Film franco-danois de Rémi Chayé (2019), avec les voix de Salomé Boulven, Alexandra Lamy, Alexis Tomassian… 1h22. Sortie le 14 octobre 2020.
De Calamity Jane, on sait qu’elle a compté parmi les figures les plus emblématiques de la Conquête de l’Ouest, qu’elle a écrit des “Lettres à sa fille” qui constituent un témoignage capital sur son époque et qu’elle a elle-même substitué sa propre légende à la réalité historique dans le fameux spectacle du “Wild West Show”, à l’occasion duquel elle distribue au public un fascicule autobiographique qui nourrira sa légende. Rémi Chayé a décidé de s’attaquer aux années d’apprentissage de Martha Jane Cannary en laissant vagabonder son imagination, tout en respectant les grandes lignes de la vérité historique. Le réalisateur délicat de Tout en haut du monde (2015) met en scène une gamine effrontée qui tient le rôle de sa mère morte auprès de son père et de ses frères et sœurs, dresse les chevaux et part à la chasse avec les adultes. Bref, une gamine rapidement montée en graine qui devient précocement adulte et préfigure la femme d’exception qu’elle deviendra dans ce monde terriblement machiste. Comme le précise clairement son titre, c’est “une” enfance de Martha Jane Cannary qui inspire ce film, pas “son” enfance.
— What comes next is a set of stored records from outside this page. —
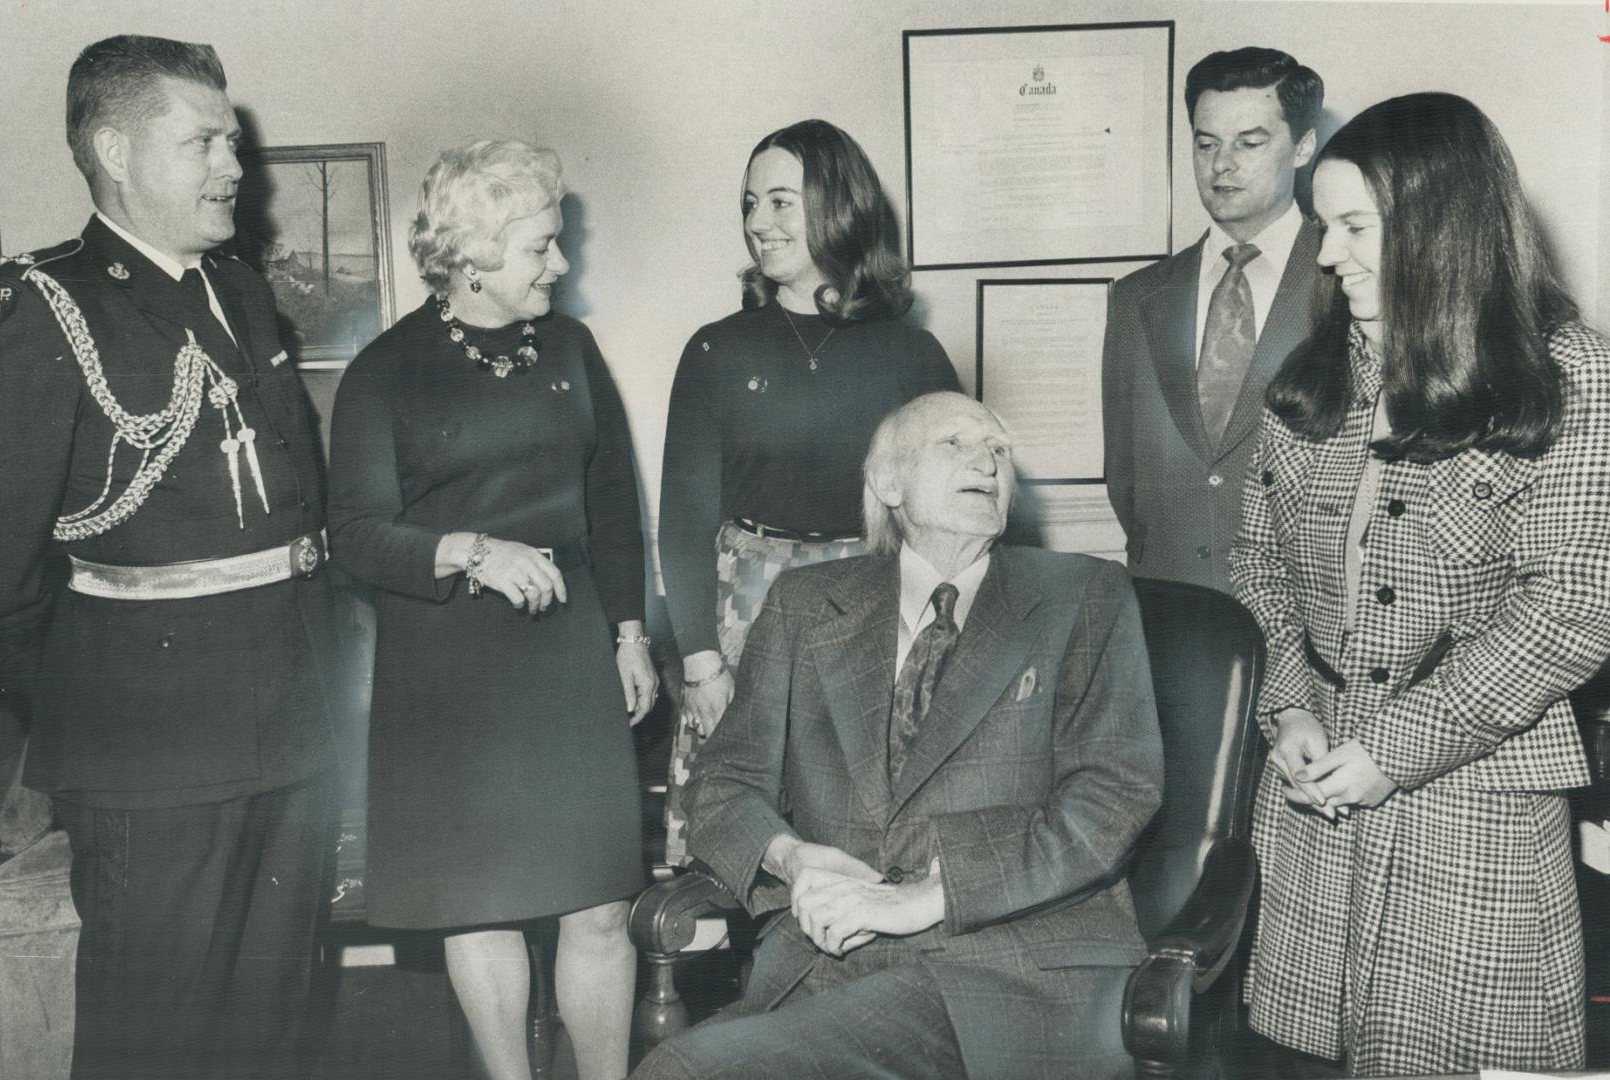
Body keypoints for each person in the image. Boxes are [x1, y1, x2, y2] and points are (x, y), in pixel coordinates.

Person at [0, 35, 336, 1080]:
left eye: (230, 140)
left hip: (292, 728)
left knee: (276, 1024)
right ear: (113, 149)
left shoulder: (243, 296)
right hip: (148, 754)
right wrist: (92, 692)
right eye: (200, 141)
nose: (232, 167)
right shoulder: (37, 309)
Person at [1229, 92, 1610, 1076]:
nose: (1327, 254)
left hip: (1473, 806)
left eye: (1357, 226)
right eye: (1325, 225)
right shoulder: (1312, 380)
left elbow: (1569, 609)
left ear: (1441, 227)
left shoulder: (1566, 376)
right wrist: (1284, 713)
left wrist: (1394, 750)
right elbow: (1260, 568)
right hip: (1312, 797)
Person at [635, 392, 1164, 1080]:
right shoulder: (805, 602)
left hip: (1011, 970)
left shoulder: (1081, 594)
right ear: (888, 483)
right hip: (832, 961)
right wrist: (793, 859)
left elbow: (1113, 795)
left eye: (998, 450)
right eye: (954, 443)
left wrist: (925, 897)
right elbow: (724, 781)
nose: (987, 460)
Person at [327, 139, 656, 1080]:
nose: (561, 264)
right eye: (539, 247)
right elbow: (351, 533)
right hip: (449, 674)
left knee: (596, 905)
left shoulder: (571, 349)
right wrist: (467, 551)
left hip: (566, 662)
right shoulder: (385, 373)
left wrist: (629, 634)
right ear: (469, 257)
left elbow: (612, 511)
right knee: (482, 905)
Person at [659, 118, 958, 864]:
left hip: (876, 606)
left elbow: (961, 511)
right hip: (747, 613)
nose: (758, 223)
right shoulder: (715, 350)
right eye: (749, 204)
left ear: (838, 206)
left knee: (867, 834)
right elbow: (683, 517)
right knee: (747, 837)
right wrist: (700, 660)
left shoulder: (910, 353)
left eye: (781, 202)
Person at [1102, 47, 1322, 592]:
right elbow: (1125, 478)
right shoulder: (1136, 298)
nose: (1222, 165)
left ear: (1303, 147)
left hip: (1308, 617)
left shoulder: (1350, 283)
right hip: (1172, 610)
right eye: (1207, 143)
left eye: (1250, 143)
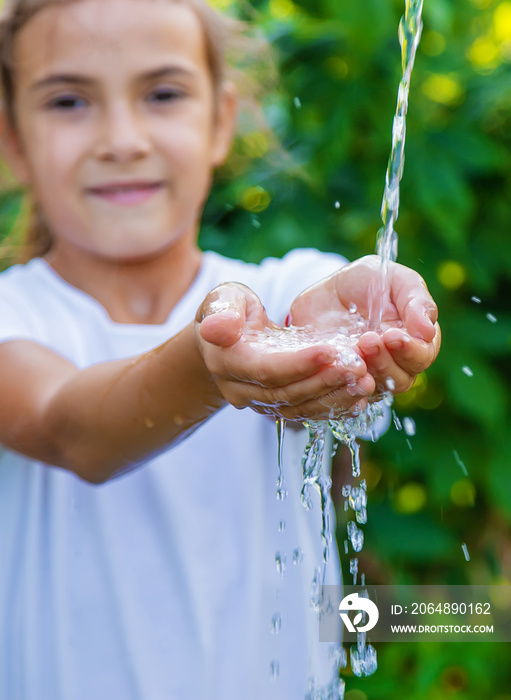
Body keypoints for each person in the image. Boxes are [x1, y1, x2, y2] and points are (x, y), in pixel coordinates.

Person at [0, 0, 440, 698]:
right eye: (68, 101)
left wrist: (371, 313)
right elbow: (71, 430)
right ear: (12, 139)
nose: (122, 138)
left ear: (221, 120)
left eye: (163, 93)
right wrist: (210, 365)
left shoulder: (290, 294)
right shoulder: (13, 319)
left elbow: (342, 308)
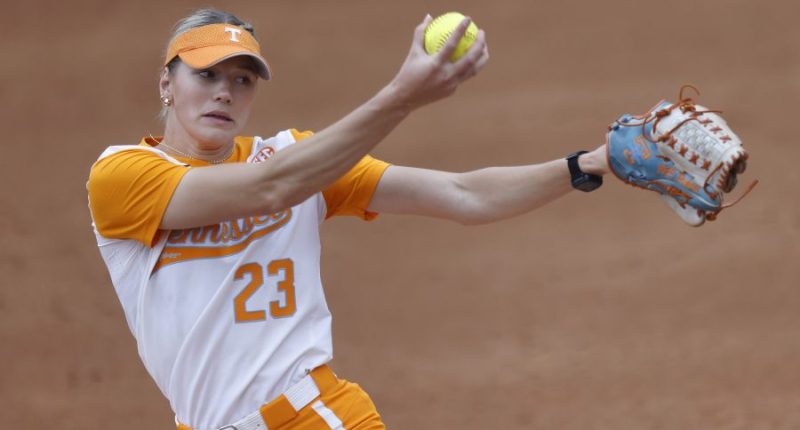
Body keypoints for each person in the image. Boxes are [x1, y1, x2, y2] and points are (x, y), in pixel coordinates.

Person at [87, 8, 609, 430]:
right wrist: (401, 97)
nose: (225, 91)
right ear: (166, 82)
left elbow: (462, 194)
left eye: (242, 79)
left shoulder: (295, 156)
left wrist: (583, 165)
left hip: (313, 416)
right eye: (207, 74)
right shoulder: (123, 176)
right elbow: (269, 189)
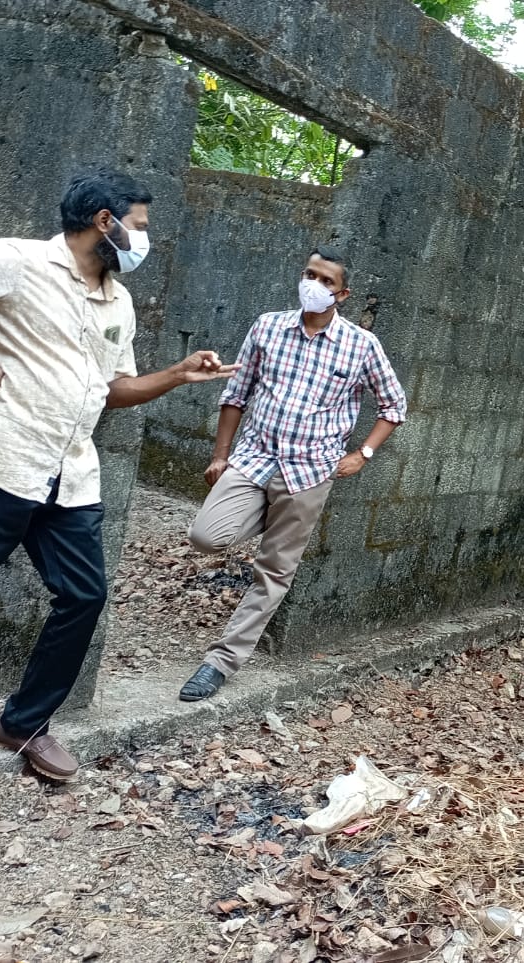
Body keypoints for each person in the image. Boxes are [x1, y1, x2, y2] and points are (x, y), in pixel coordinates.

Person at [0, 166, 237, 794]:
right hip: (3, 455)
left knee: (84, 595)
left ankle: (23, 723)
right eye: (139, 225)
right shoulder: (17, 261)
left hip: (72, 472)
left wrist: (176, 374)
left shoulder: (118, 300)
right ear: (105, 222)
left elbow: (114, 390)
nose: (144, 239)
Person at [177, 246, 407, 701]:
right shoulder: (267, 326)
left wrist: (362, 453)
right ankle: (272, 515)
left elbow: (394, 406)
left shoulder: (362, 345)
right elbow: (236, 394)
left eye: (326, 281)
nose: (314, 285)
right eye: (309, 274)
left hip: (309, 472)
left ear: (342, 294)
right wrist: (221, 455)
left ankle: (220, 662)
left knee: (274, 569)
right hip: (254, 458)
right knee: (205, 536)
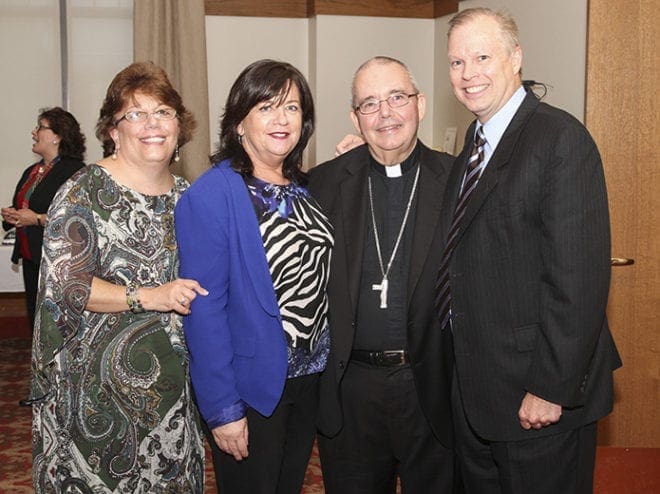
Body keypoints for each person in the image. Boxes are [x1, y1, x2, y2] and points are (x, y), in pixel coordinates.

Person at [440, 8, 622, 493]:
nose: (468, 73)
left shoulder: (560, 139)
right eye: (456, 62)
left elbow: (579, 281)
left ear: (515, 57)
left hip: (538, 400)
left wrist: (549, 388)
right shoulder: (472, 146)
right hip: (479, 397)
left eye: (482, 56)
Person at [30, 61, 207, 492]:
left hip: (175, 399)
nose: (152, 124)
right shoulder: (83, 191)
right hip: (95, 402)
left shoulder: (191, 198)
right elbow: (68, 286)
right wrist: (150, 296)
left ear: (179, 125)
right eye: (136, 114)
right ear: (113, 130)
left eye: (163, 112)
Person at [175, 59, 333, 494]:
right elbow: (203, 313)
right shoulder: (212, 195)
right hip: (250, 389)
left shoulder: (306, 189)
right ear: (239, 123)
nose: (281, 119)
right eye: (266, 107)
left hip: (308, 380)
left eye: (293, 108)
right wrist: (223, 408)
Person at [308, 56, 456, 493]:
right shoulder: (323, 184)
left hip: (431, 387)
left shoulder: (458, 180)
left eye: (397, 97)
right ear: (355, 117)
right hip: (352, 391)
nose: (386, 113)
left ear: (420, 105)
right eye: (369, 104)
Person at [2, 107, 86, 329]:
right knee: (36, 320)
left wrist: (37, 219)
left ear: (57, 136)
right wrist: (13, 215)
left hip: (58, 262)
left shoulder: (75, 171)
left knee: (56, 323)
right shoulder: (32, 170)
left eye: (40, 127)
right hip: (32, 258)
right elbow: (26, 206)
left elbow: (78, 218)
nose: (34, 132)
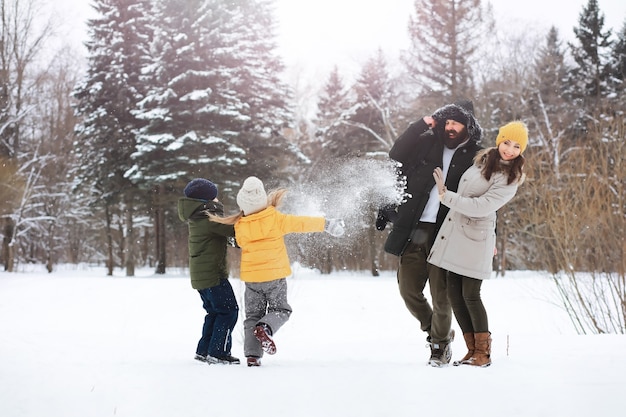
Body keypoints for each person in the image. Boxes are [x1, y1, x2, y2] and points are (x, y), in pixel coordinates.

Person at [376, 100, 483, 366]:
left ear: (468, 125)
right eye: (447, 122)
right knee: (408, 290)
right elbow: (396, 155)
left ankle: (439, 345)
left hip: (448, 231)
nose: (450, 128)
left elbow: (485, 198)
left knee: (442, 296)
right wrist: (421, 124)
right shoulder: (425, 143)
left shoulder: (477, 157)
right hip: (415, 227)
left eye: (456, 123)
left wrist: (490, 237)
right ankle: (437, 331)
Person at [209, 176, 345, 367]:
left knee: (252, 316)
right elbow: (301, 223)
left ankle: (252, 356)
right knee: (281, 309)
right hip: (274, 277)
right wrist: (326, 223)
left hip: (252, 280)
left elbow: (237, 242)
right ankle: (266, 327)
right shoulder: (275, 219)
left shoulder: (240, 225)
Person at [428, 120, 528, 367]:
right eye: (507, 142)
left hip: (476, 237)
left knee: (471, 294)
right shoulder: (482, 162)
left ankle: (483, 353)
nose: (510, 150)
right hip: (457, 232)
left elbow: (483, 206)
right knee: (454, 292)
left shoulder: (510, 177)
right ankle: (471, 351)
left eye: (516, 146)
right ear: (499, 140)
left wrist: (446, 196)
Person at [178, 178, 240, 365]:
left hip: (202, 277)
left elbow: (226, 236)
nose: (218, 199)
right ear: (207, 200)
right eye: (215, 196)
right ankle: (218, 353)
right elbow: (236, 231)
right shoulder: (209, 219)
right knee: (229, 311)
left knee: (214, 312)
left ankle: (204, 350)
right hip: (213, 276)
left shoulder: (198, 218)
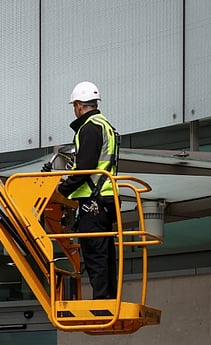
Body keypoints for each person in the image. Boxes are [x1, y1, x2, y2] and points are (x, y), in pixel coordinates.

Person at [57, 81, 121, 299]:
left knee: (95, 252)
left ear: (78, 105)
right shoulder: (106, 126)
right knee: (105, 252)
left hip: (92, 200)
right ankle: (109, 297)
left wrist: (62, 190)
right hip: (105, 199)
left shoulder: (90, 128)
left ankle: (102, 301)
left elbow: (84, 168)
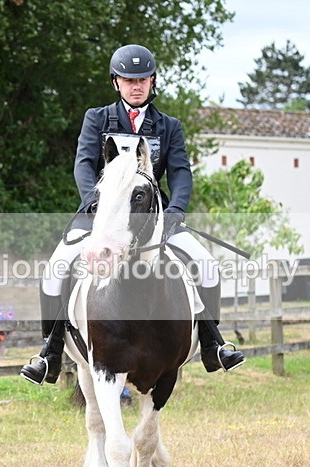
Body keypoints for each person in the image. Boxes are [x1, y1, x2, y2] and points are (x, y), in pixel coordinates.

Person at [20, 44, 244, 385]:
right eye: (128, 80)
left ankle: (213, 343)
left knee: (207, 267)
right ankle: (49, 352)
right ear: (116, 83)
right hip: (100, 215)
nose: (136, 86)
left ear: (152, 81)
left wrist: (176, 210)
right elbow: (84, 165)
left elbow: (181, 173)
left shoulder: (169, 126)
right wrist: (94, 206)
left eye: (142, 79)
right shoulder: (97, 118)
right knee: (55, 269)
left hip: (156, 219)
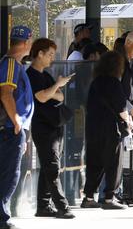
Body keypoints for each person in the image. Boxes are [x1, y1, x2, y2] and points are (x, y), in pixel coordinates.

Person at [26, 38, 75, 219]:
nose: (52, 58)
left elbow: (60, 97)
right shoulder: (31, 75)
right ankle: (62, 206)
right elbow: (42, 97)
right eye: (50, 54)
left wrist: (54, 90)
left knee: (50, 166)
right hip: (42, 127)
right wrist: (56, 87)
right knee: (52, 166)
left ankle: (43, 205)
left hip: (54, 125)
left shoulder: (45, 75)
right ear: (39, 54)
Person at [81, 51, 132, 210]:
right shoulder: (114, 82)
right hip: (110, 128)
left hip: (93, 127)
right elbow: (121, 107)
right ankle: (109, 197)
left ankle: (89, 197)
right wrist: (128, 121)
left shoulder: (95, 82)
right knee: (113, 163)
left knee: (94, 162)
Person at [0, 26, 34, 229]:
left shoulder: (15, 65)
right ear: (26, 43)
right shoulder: (10, 64)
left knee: (10, 172)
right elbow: (5, 93)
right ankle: (2, 217)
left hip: (14, 128)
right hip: (9, 128)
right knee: (9, 173)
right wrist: (16, 121)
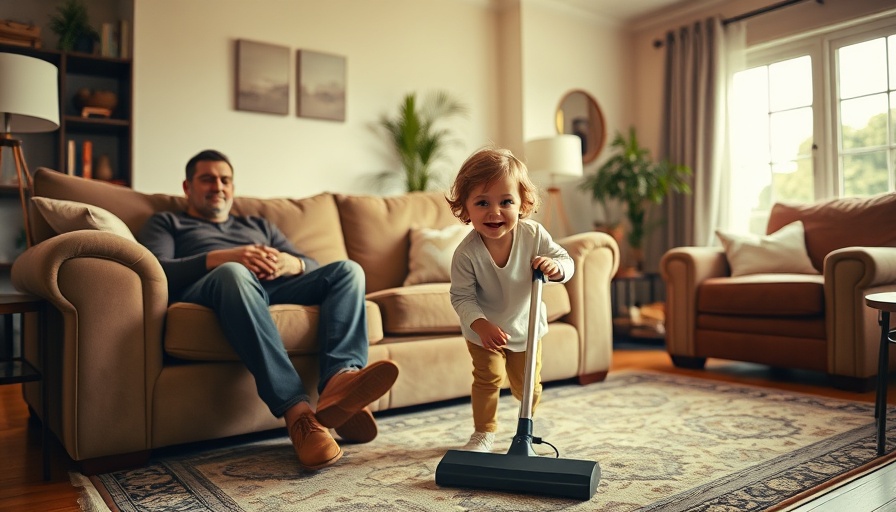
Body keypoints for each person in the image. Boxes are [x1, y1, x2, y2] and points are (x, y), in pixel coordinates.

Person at [137, 149, 398, 471]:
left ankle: (339, 382)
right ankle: (299, 416)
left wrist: (295, 263)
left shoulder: (257, 224)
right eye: (207, 179)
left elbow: (313, 264)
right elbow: (155, 270)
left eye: (225, 180)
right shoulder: (167, 222)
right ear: (188, 187)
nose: (218, 186)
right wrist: (222, 257)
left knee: (347, 270)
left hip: (271, 287)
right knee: (234, 272)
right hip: (213, 287)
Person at [445, 147, 574, 452]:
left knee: (527, 385)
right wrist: (480, 324)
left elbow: (565, 259)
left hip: (525, 327)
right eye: (482, 203)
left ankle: (525, 424)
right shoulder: (466, 253)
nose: (495, 212)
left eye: (506, 202)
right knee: (488, 378)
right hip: (483, 329)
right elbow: (461, 296)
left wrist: (557, 268)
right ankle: (483, 432)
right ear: (465, 208)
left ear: (522, 203)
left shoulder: (533, 235)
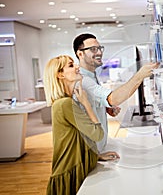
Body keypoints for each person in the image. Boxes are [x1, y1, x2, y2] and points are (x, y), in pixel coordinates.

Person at [43, 55, 120, 195]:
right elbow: (97, 134)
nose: (77, 67)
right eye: (71, 65)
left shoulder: (64, 102)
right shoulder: (65, 104)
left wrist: (96, 156)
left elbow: (79, 138)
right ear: (60, 74)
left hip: (75, 170)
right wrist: (86, 103)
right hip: (70, 175)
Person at [73, 33, 159, 151]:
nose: (99, 52)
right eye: (93, 49)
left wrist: (104, 106)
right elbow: (112, 99)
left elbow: (93, 102)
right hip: (92, 151)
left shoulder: (92, 76)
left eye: (99, 48)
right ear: (80, 54)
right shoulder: (83, 79)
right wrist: (140, 75)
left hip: (100, 147)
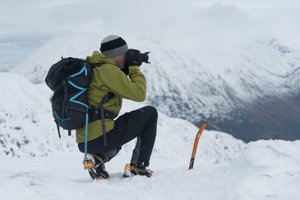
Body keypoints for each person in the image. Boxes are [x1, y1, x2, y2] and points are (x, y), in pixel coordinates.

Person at [76, 35, 158, 179]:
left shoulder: (95, 66)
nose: (127, 57)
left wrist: (125, 68)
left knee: (119, 127)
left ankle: (97, 159)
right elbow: (139, 94)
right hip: (101, 137)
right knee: (150, 113)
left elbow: (112, 81)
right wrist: (134, 68)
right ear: (118, 54)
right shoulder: (108, 71)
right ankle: (138, 166)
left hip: (86, 140)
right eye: (125, 54)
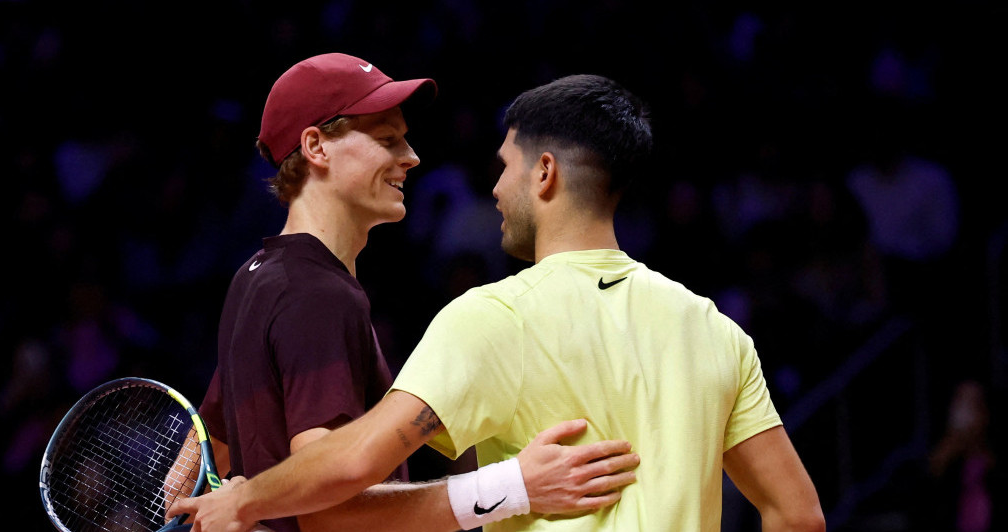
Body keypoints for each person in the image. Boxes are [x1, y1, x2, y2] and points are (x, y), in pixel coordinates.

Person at [171, 73, 825, 531]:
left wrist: (248, 498)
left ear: (545, 173)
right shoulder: (714, 330)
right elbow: (798, 515)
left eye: (505, 166)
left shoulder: (491, 319)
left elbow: (343, 468)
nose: (495, 189)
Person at [192, 54, 641, 532]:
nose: (411, 156)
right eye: (387, 139)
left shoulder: (256, 276)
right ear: (316, 147)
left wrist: (224, 506)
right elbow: (329, 513)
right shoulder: (318, 294)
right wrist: (514, 487)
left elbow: (207, 449)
C’est en utilisant un délicat camaïeu d’aplats aux couleurs chaudes et douces que Chayé traite cette chronique d’apprentissage qui lui offre l’occasion de signer un authentique western “made in France”, très éloigné des parodies inspirées par les aventures de Lucky Luke, par exemple. Il trouve par ailleurs en Calamity Jane une authentique pionnière du féminisme -ce qu’elle était vraiment- qu’il s’amuse à dépeindre comme une ado à la langue bien pendue et au caractère bien trempé qui tient tête aux hommes, à commencer par son père à qui la lie un complexe d’Œdipe dépourvu de sous-entendus. C’est l’une des grandes réussites de ce récit initiatique dont la modernité ne relève pas de l’anachronisme, mais d’une détermination à mettre en scène une jeune fille obligée de sa batterie pour s’imposer dans un Nouveau Monde sous l’hégémonie des hommes. Lauréat du prestigieux Cristal au dernier festival d’Annecy, Calamity est une réussite qui fait une nouvelle fois honneur à une école française d’animation qui n’a décidément pas fini de nous surprendre.
Jean-Philippe Guerand
À signaler que ce beau film fait simultanément l'objet d'un Artbook richement illustré dont les textes ont été rédigés par notre amie Caroline Vié : “The Art of Calamity, une enfance de Martha Jane Cannary”, Éditions Granovsky, 19,95€.